Androgens (male hormones) are elevated because of a higher than normal baseline level of LH (not to be confused with the LH surge). Androgens are necessary in small amounts for the follicle to produce estrogen, using androgens as the raw material for the process. However, if the androgen level is too high from over production, it leaks out into the bloodstream where it produces effects that are not normal. The higher levels of androgens decreases the production of FSH resulting in reduced folliculogenesis, which results in poor egg development and poor corpus luteum even if the LH surge were to occur.

Androgens also block development of the endometrium, even if the estrogen level is adequate, by blocking the receptors in the endometrium. This ultimately results in a poor implantation site for the embryo if it were to be present. Excess androgens cause many of the commonly associated stigmata of PCOS, namely the acne and excess hair growth (hirsutism).

Excess production of androgens can come from the adrenal gland and/or can be associated with obesity.
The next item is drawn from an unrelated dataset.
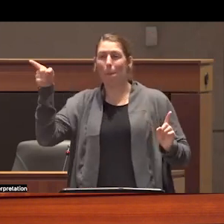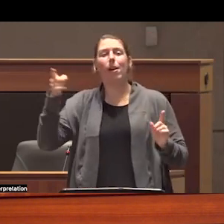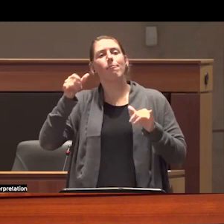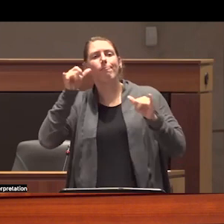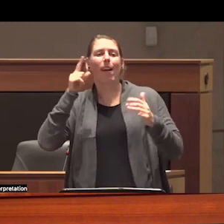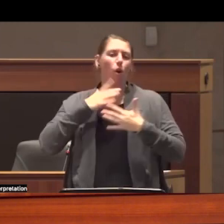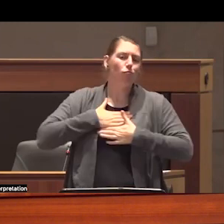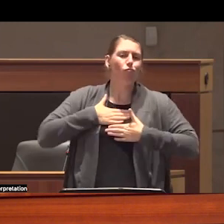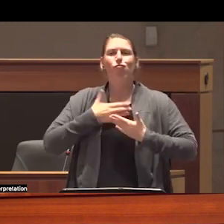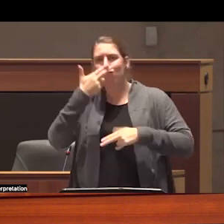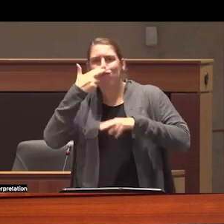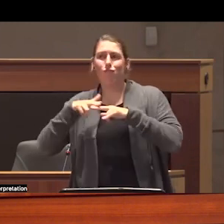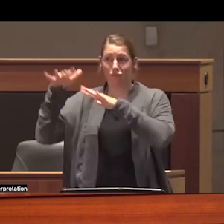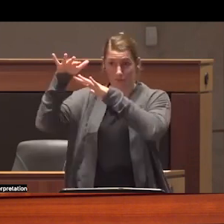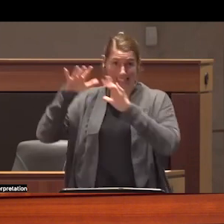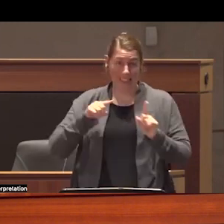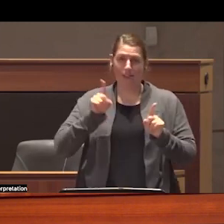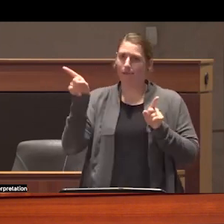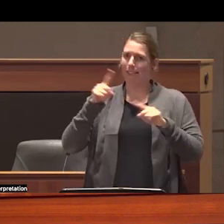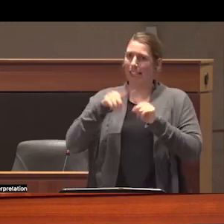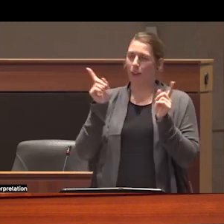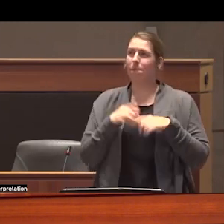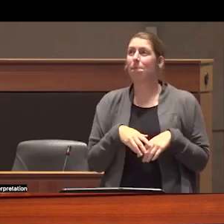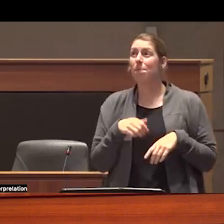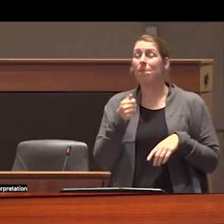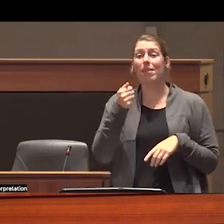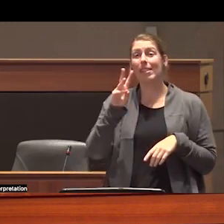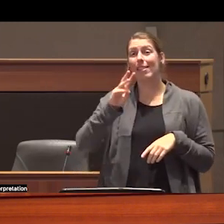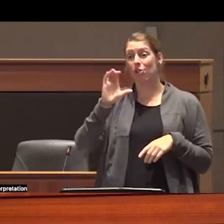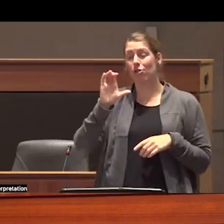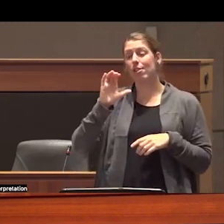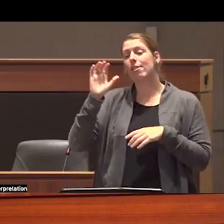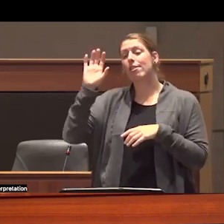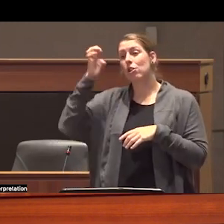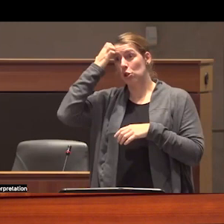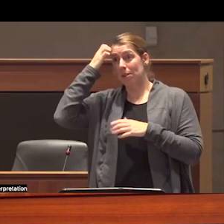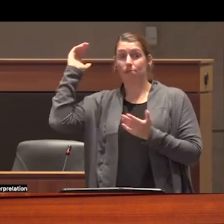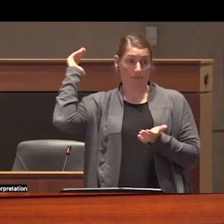and Recreation beginning in the 16th century European Traders arriving in what would become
Several mechanisms are involved with the over production of androgens caused by obesity. Insulin resistance and peripheral conversion of androgens into estrogens are the main mechanisms involved in this process. Insulin resistance is discussed in the section on this topic.

Obesity

Adipose tissue (fat tissue) has the ability to convert androgens into estrogen. However, the estrogen is different from the normal estrogen. Estradiol, which is the normal estrogen, directly causes a decrease in the production of FSH and LH. The estrogen, which is produced by adipose tissue, on the other hand, causes a decrease in production of FSH but NOT of LH, in fact causing an increase in LH. This increase in LH further causes and increase in androgens by the ovaries. The increase in androgen thus results in decreased FSH production and therefore decreased folliculogensis.

Adipose tissue also secretes a hormone leptin, which acts on the satiety center of the brain to increase appetite. On the other hand, exercise and fasting decrease leptin. This fact is useful in understanding the mechanisms that can be used to decrease obesity.

PCOS and obesity are associated with insulin resistance, which behaves in a similar manner in causing anovulation.

Treatment

Treatment of PCOS for purposes of infertility will be described. However, the medical consequences of PCOS are such that they cannot be ignored. Therefore, if the PCOS patient is not attempting pregnancy she may do well to stay on the combination oral contraceptive. This will be effective at reducing the LH and subsequently the circulating androgens. By decreasing the androgens the lipid profile will be improved. Also, the combination oral contraceptive will largely prevent dysfunctional uterine bleeding and endometrial hyperplasia/neoplasia. A further benefit will be at reducing the potential for recurrent ovarian cysts formation.

For infertility, giving drugs for normalizing ovulation or for ovulation induction is foremost in treatment of this condition. The first level of drug used is an oral medication metformin. PCOS patients are usually insulin resistance and metformin sensitizes the cells to insulin thus lowering circulating levels. Hi levels of insulin lead to overproduction of androgens by the ovaries and anovulation.

If metformin does not establish regular ovulation clomiphene citrate (Clomid) is a relatively safe and inexpensive drug for this purpose

Gonadotropins FSH and LH) or FSH are the next line of treatment for ovulation induction. This treatment has significantly more efficiency than clomiphene citrate. However, this therapy is significantly more expensive, more time consuming, and with more risks than clomiphene citrate.

Other drugs, such as corticosteroids, may be used in conjunction with the other treatment modalities to reduce the adrenal gland production of androgens, thereby improving the environment for the proper development of the follicles.

Rarely, surgical treatment of PCOS is used to reduce the androgen production by the ovaries. The early successful surgical treatment of PCOS was the wedge resection of the ovary. This was quite effective in induction of ovulation, but for only a few months when the ovulatory defect would return. It was also fraught with a high incidence of ovarian adhesions that could interfere with the ovum pickup mechanism (pickup of the egg by the tube).